«Gravity» und «12 Years a Slave» sorgten für ein spannendes Rennen um den großen Hauptpreis, während die Preisverleihung selbst routiniert vonstattenging.
Es kommt Bewegung in die Academy Awards – zwar leider nicht hinsichtlich der großen Show, dafür aber umso mehr im Hinblick darauf, wie die prestigeträchtige Verleihung endet. 2007 bis einschließlich 2010 war es ein ungeschriebenes Gesetz, dass die Produktion mit den meisten Auszeichnungen auch aus den wichtigen Kategorien für die beste Regie und den besten Film siegreich hervorgeht. Dies hat sich jedoch seit 2011 graduell verändert: Nachdem 2011 «The King's Speech» und «Inception» mit vier Siegen gleichauf lagen und im Jahr darauf «The Artist» und «Hugo Cabret» jeweils fünf Statuetten gewannen, in beiden Fällen das erstgenannte Werk aber die Preise für die Regie und den besten Film erhielt, kam es 2013 zu einer kleinen Sensation. Ben Afflecks Thrillerdrama «Argo» gewann lediglich drei Oscars, und zwar in den Sparten bester Schnitt, bester Nebendarsteller und bester Film. «Life of Pi» hingegen gewann vier Awards, darunter den für die beste Regie.

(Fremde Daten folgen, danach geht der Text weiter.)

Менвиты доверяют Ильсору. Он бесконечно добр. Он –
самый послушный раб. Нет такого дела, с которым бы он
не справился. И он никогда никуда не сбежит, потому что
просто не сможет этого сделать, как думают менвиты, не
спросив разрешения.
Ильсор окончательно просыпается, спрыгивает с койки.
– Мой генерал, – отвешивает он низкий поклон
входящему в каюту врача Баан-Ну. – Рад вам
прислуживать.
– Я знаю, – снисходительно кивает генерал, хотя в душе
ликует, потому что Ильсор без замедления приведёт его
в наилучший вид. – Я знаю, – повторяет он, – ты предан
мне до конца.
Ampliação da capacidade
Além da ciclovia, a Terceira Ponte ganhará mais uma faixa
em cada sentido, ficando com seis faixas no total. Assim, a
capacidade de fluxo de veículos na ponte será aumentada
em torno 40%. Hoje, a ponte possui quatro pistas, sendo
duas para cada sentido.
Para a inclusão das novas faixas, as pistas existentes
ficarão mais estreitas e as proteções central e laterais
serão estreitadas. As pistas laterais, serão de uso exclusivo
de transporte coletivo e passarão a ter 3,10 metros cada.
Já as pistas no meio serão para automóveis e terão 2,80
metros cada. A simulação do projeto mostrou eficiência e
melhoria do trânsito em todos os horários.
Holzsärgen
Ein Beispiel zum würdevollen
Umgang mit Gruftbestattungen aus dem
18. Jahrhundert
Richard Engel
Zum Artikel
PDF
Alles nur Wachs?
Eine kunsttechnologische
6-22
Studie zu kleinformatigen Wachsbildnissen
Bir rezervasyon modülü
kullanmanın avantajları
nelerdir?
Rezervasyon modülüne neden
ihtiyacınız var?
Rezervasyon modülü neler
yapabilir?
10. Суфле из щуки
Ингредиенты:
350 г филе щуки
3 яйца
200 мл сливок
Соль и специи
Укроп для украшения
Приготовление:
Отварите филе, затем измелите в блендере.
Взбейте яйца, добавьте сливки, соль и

Und nun sorgten die Stimmergebnisse der Academy of Motion Picture Arts & Sciences erneut für tüchtige Dämpfer in jeder gut geführten Oscar-Statistik. «Gravity» war der große Abräumer des Abends und heimste sieben Statuetten ein, dazu zählte auch ein Sieg für Alfonso Cuarón in der Kategorie „Beste Regie“. Der Hauptpreis blieb dem 3D-Weltraum-Survivaldrama allerdings verwehrt. Somit positioniert es sich in der Riege der meistprämierten Streifen ohne „Bester Film“-Ehrung direkt hinter dem Musical «Cabaret», das 1967 acht Oscars gewann, in der Hauptkategorie jedoch gegen «Der Pate» verlor.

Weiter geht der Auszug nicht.